= Your task =
Answer these questions about the email on cleaning up orphaned files using undo logs, one per line:
(a) What date and time does its Date line give?
(b) Which mailing list appears on its Lists line?
(c) In the quoted passage, what did the writers decide to redesign?

= Source text =
----------------

Re: POC: Cleaning up orphaned files using undo logs

From: Thomas Munro <thomas(dot)munro(at)gmail(dot)com>
To: Antonin Houska <ah(at)cybertec(dot)at>
Cc: Michael Paquier <michael(at)paquier(dot)xyz>, Kuntal Ghosh <kuntalghosh(dot)2007(at)gmail(dot)com>, PostgreSQL-development <pgsql-hackers(at)postgresql(dot)org>
Subject: Re: POC: Cleaning up orphaned files using undo logs
Date: 2020-11-13 05:11:35
Message-ID: CA+hUKGJL4X1em70rxN1d_EC3rxiVhVd1woHviydW=Hr2PeGBpg@mail.gmail.com
Views: Raw Message | Whole Thread | Download mbox | Resend email
Thread:
Lists: pgsql-hackers

On Thu, Nov 12, 2020 at 10:15 PM Antonin Houska <ah(at)cybertec(dot)at> wrote:
> Thomas Munro <thomas(dot)munro(at)gmail(dot)com> wrote:
> > Thanks. We decided to redesign a couple of aspects of the undo
> > storage and record layers that this patch was intended to demonstrate,
> > and work on that is underway. More on that soon.

----------------

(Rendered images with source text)
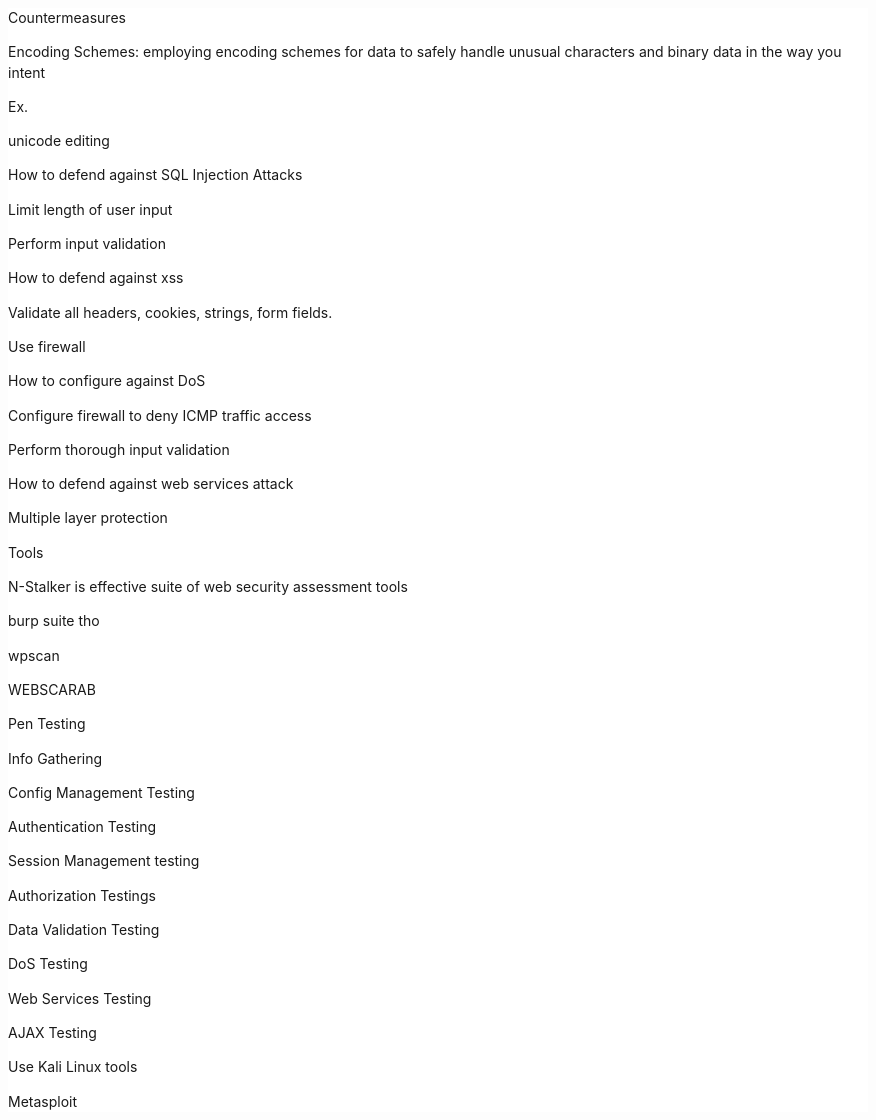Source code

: Countermeasures

 Encoding Schemes: employing encoding schemes for data to safely handle unusual characters and binary data in the way you intent 

 Ex.

unicode editing 

 How to defend against SQL Injection Attacks 

 Limit length of user input 

 Perform input validation

 How to defend against xss

 Validate all headers, cookies, strings, form fields.

Use firewall

 How to configure against DoS

 Configure firewall to deny ICMP traffic access

 Perform thorough input validation

 How to defend against web services attack

 Multiple layer protection

Tools

N-Stalker is effective suite of web security assessment tools 

burp suite tho

wpscan

WEBSCARAB

Pen Testing

 Info Gathering 

 Config Management Testing

 Authentication Testing 

 Session Management testing

 Authorization Testings 

 Data Validation Testing

 DoS Testing

 Web Services Testing

 AJAX Testing 

 Use Kali Linux tools

 Metasploit
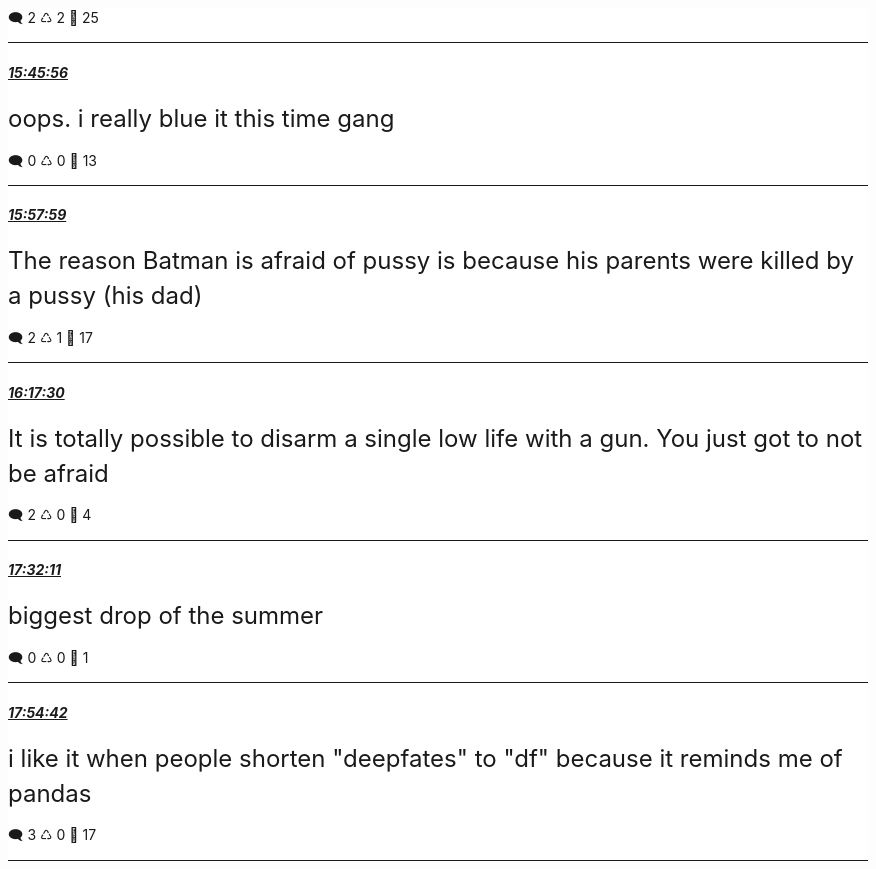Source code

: 
🗨️ 2 ♺ 2 🤍  25   

---
    
#### <a href = "https://twitter.com/deepfates/status/1406005284795863042">*15:45:56*</a>

<font size="5">oops. i really blue it this time gang</font>



🗨️ 0 ♺ 0 🤍  13   

---
    
#### <a href = "https://twitter.com/deepfates/status/1406008313783881732">*15:57:59*</a>

<font size="5">The reason Batman is afraid of pussy is because his parents were killed by a pussy (his dad)</font>



🗨️ 2 ♺ 1 🤍  17   

---
    
#### <a href = "https://twitter.com/deepfates/status/1406013225691271171">*16:17:30*</a>

<font size="5">It is totally possible to disarm a single low life with a gun. You just got to not be afraid</font>



🗨️ 2 ♺ 0 🤍  4   

---
    
#### <a href = "https://twitter.com/deepfates/status/1406032021919461377">*17:32:11*</a>

<font size="5">biggest drop of the summer</font>



🗨️ 0 ♺ 0 🤍  1   

---
    
#### <a href = "https://twitter.com/deepfates/status/1406037689967599618">*17:54:42*</a>

<font size="5">i like it when people shorten "deepfates" to "df" because it reminds me of pandas</font>



🗨️ 3 ♺ 0 🤍  17   

---
    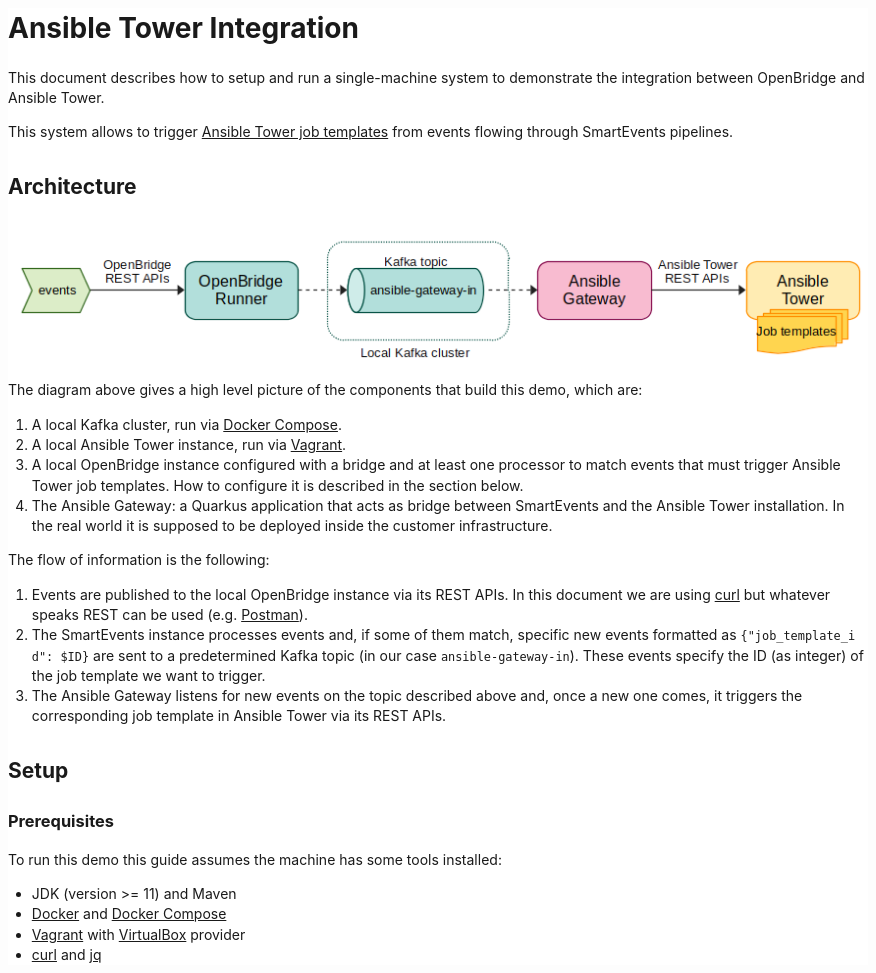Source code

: # Ansible Tower Integration

This document describes how to setup and run a single-machine system to demonstrate the integration between OpenBridge and Ansible Tower.

This system allows to trigger [Ansible Tower job templates](https://docs.ansible.com/ansible-tower/latest/html/userguide/job_templates.html)
from events flowing through SmartEvents pipelines.

## Architecture

![Architecture diagram](./docs/architecture.png)

The diagram above gives a high level picture of the components that build this demo, which are:

1. A local Kafka cluster, run via [Docker Compose](https://docs.docker.com/compose/).
2. A local Ansible Tower instance, run via [Vagrant](https://www.vagrantup.com/).
3. A local OpenBridge instance configured with a bridge and at least one processor to match events that must trigger Ansible Tower job templates. How to configure it is described in the section below.
4. The Ansible Gateway: a Quarkus application that acts as bridge between SmartEvents and the Ansible Tower installation. In the real world it is supposed to be deployed inside the customer
   infrastructure.

The flow of information is the following:

1. Events are published to the local OpenBridge instance via its REST APIs. In this document we are using [curl](https://curl.se/)
   but whatever speaks REST can be used (e.g. [Postman](https://www.postman.com/)).
2. The SmartEvents instance processes events and, if some of them match, specific new events formatted as `{"job_template_id": $ID}`
   are sent to a predetermined Kafka topic (in our case `ansible-gateway-in`). These events specify the ID (as integer) of the job template we want to trigger.
3. The Ansible Gateway listens for new events on the topic described above and, once a new one comes, it triggers the corresponding job template in Ansible Tower via its REST APIs.

## Setup

### Prerequisites

To run this demo this guide assumes the machine has some tools installed:

- JDK (version >= 11) and Maven
- [Docker](https://docs.docker.com/engine/) and [Docker Compose](https://docs.docker.com/compose/)
- [Vagrant](https://www.vagrantup.com/) with [VirtualBox](https://www.virtualbox.org/) provider
- [curl](https://curl.se/) and [jq](https://stedolan.github.io/jq/)
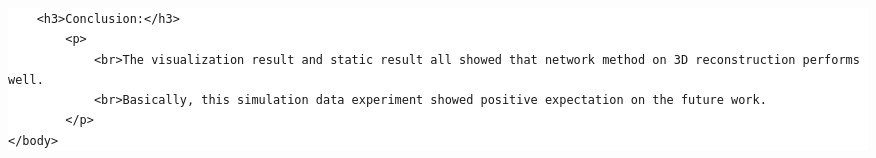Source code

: 		<h3>Conclusion:</h3>
			<p>
				<br>The visualization result and static result all showed that network method on 3D reconstruction performs well. 
				<br>Basically, this simulation data experiment showed positive expectation on the future work. 
			</p>
	</body>
</html>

----------------

= Output =
(a) 2020-11-13 05:11:35
(b) pgsql-hackers
(c) A couple of aspects of the undo storage and record layers